If we sum up every dot, we end up with the expected value \(\mathbb{E}\) of course. As we can see on on the graph, it is not very symmetrical. Even though it is more likely to have less/euqal \(t \le \mathbb{E}\) tries, their summands don't contribute as much to the expected value as the terms \(t > \mathbb{E}\) after the expected value. That also means that you get punished by a high number (of tries) when you happen to need more than \(\mathbb{E}\) tries. I summarized this observation in the following table:

Event Probability \(1\) to \(\mathbb{E}\) \(\mathbb{E}+1\) to \(\infty\) \(\mathbb{E}\)
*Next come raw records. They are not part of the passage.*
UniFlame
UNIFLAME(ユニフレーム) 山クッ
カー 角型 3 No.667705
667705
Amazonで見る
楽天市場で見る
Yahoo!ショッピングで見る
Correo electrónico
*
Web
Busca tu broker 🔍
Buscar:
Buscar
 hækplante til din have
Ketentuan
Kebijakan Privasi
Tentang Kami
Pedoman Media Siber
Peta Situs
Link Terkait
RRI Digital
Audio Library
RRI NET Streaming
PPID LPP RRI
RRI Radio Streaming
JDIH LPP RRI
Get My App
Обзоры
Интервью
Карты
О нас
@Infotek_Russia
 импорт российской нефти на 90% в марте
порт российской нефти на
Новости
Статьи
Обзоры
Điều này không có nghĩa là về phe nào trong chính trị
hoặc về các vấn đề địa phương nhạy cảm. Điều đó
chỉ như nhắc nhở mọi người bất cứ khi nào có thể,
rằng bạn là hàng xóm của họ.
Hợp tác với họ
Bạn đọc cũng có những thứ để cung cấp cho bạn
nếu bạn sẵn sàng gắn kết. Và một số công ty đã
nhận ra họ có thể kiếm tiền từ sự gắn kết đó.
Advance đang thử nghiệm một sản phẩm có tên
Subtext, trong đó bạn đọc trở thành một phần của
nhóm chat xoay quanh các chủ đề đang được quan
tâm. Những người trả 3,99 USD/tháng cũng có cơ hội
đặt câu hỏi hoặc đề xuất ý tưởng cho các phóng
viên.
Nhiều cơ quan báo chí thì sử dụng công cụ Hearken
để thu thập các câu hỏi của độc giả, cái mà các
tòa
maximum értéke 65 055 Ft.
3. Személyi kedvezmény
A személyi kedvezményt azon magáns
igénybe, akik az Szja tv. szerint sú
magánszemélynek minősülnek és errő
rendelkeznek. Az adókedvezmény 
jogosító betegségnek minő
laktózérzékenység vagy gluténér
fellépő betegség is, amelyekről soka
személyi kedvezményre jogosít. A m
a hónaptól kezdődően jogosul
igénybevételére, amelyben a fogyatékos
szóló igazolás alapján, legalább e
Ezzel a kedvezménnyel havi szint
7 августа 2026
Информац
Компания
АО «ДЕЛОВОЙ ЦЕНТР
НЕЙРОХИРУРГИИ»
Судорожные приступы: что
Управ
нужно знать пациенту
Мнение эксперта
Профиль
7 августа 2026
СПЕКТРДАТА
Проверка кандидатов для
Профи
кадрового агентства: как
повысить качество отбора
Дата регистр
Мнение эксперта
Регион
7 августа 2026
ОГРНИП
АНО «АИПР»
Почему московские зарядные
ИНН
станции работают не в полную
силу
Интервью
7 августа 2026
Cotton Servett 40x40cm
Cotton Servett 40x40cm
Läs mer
Coin flip \(50\%\) \(1.0\) \(1.0\) \(2\)
6-sided dice \(17\%\) \(2.0\) \(4.0\) \(6\)
20-sided dice \(5\%\) \(5.3\) \(14.7\) \(20\)
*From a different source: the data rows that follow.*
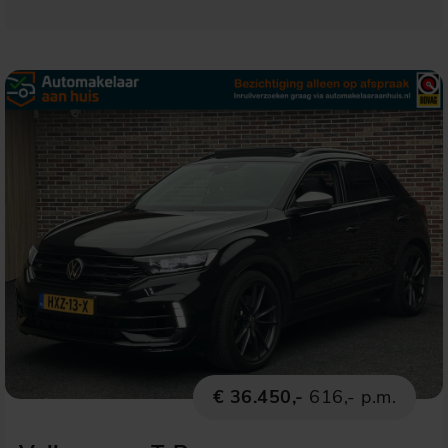
€ 36.450,-
616,- p.m.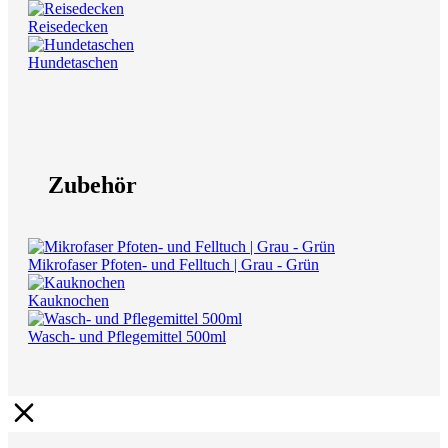
Reisedecken
Hundetaschen
Zubehör
Mikrofaser Pfoten- und Felltuch | Grau - Grün
Kauknochen
Wasch- und Pflegemittel 500ml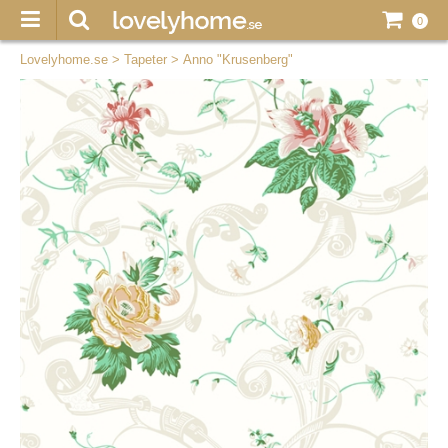
0
Lovelyhome.se
>
Tapeter
>
Anno "Krusenberg"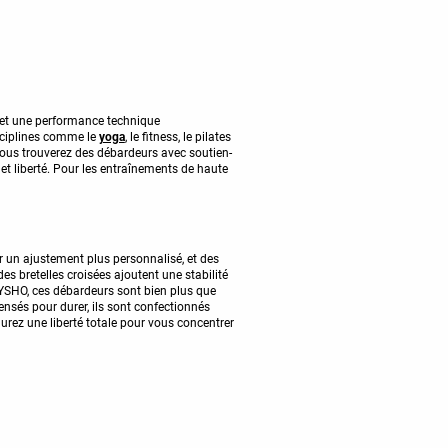
 et une performance technique
isciplines comme le
yoga
, le fitness, le pilates
 vous trouverez des débardeurs avec soutien-
 et liberté. Pour les entraînements de haute
r un ajustement plus personnalisé, et des
des bretelles croisées ajoutent une stabilité
SHO, ces débardeurs sont bien plus que
ensés pour durer, ils sont confectionnés
urez une liberté totale pour vous concentrer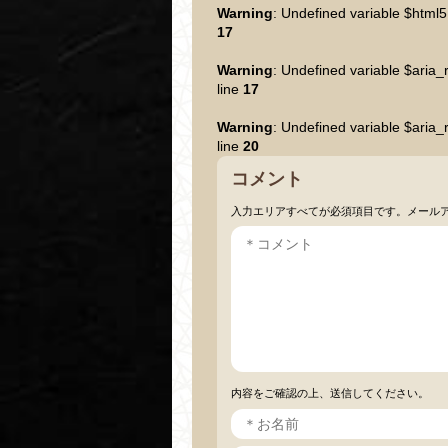
Warning
: Undefined variable $html5
17
Warning
: Undefined variable $aria_
line
17
Warning
: Undefined variable $aria_
line
20
コメント
入力エリアすべてが必須項目です。メール
内容をご確認の上、送信してください。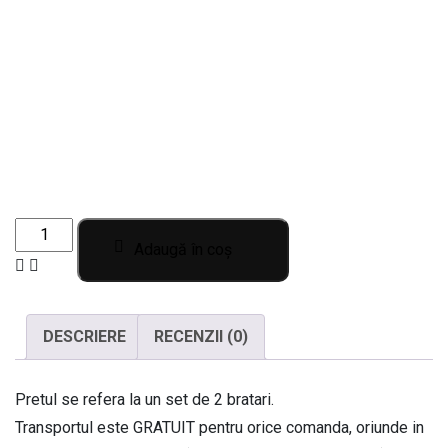
Set
Adaugă în coș
de
2
bratari
DESCRIERE
RECENZII (0)
pentru
cei
dragi
Pretul se refera la un set de 2 bratari.
cu
Transportul este GRATUIT pentru orice comanda, oriunde in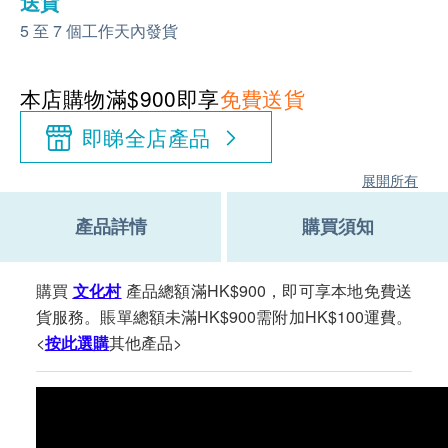
送貨
5 至 7 個工作天內發貨
本店購物滿$900即享
免費送貨
即睇全店產品
展開所有
產品詳情
購買須知
購買
文化村
產品總額滿HK$900，即可享本地免費送
貨服務。賬單總額未滿HK$900需附加HK$100運費。
<
按此選購
其他產品>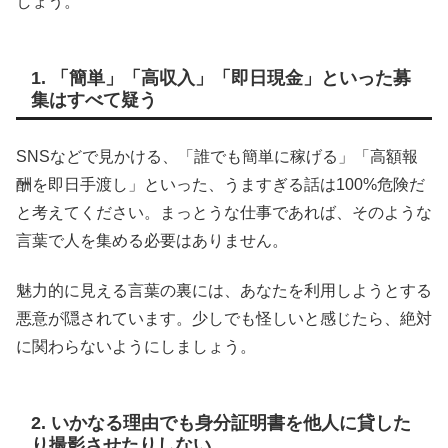
しょう。
1. 「簡単」「高収入」「即日現金」といった募
集はすべて疑う
SNSなどで見かける、「誰でも簡単に稼げる」「高額報
酬を即日手渡し」といった、うますぎる話は100%危険だ
と考えてください。まっとうな仕事であれば、そのような
言葉で人を集める必要はありません。
魅力的に見える言葉の裏には、あなたを利用しようとする
悪意が隠されています。少しでも怪しいと感じたら、絶対
に関わらないようにしましょう。
2. いかなる理由でも身分証明書を他人に貸した
り撮影させたりしない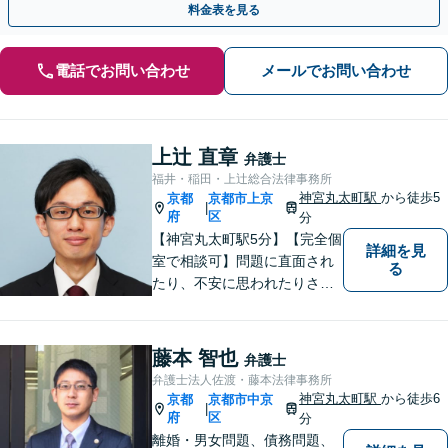
料金表を見る
電話でお問い合わせ
メールでお問い合わせ
上辻 直章
弁護士
福井・稲田・上辻総合法律事務所
神宮丸太町駅
から徒歩5
京都
京都市上京
|
府
区
分
【神宮丸太町駅5分】【完全個
詳細を見
室で相談可】問題に直面され
る
たり、不安に思われたりされ
ている方々のサポートを行
い、問題を解決することはも
ちろんのこと、皆様が持たれ
藤本 智也
弁護士
ている不安を少しでも解消し
弁護士法人佐渡・藤本法律事務所
てまいりたいと考えていま
神宮丸太町駅
から徒歩6
京都
京都市中京
|
す。
府
区
分
離婚・男女問題、債務問題、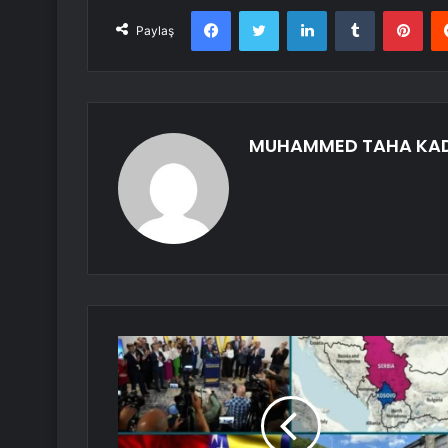
Facebook
Twitter
LinkedIn
Tumblr
Pint
Paylaş
MUHAMMED TAHA KA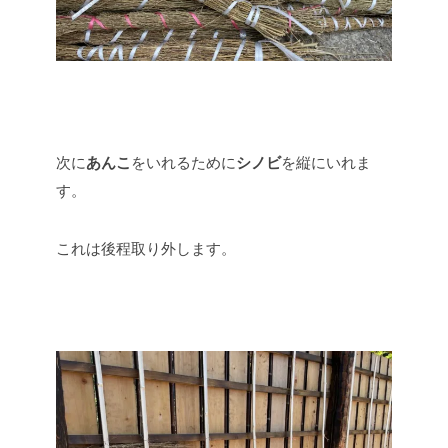
次に
あんこ
をいれるために
シノビ
を縦にいれま
す。
これは後程取り外します。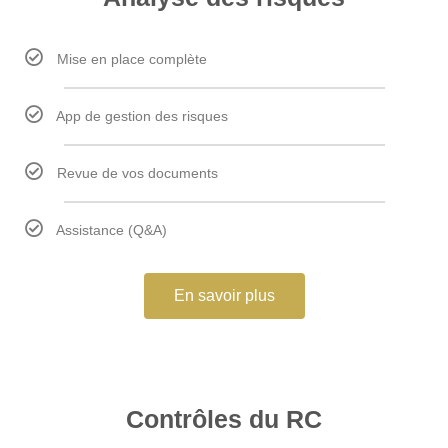
Mise en place complète
App de gestion des risques
Revue de vos documents
Assistance (Q&A)
En savoir plus
Contrôles du RC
1 in 100 \(1\%\) \(26.4\) \(73.6\) \(100\)

Conclusion

The gist is, if you repeat an exeriment (for example you play a certain board game) very often and you don't change your strategy in a given situation, then you should still rely on the expected value as it gives you a better estimation for your long term success. Even though smaller sequences are more likely, larger ones will pop up and hurt you. However, if you only care about a short term success or you can change your strategy throughout, then the expected value is misleading and not a good estimation since it is too pessimistic.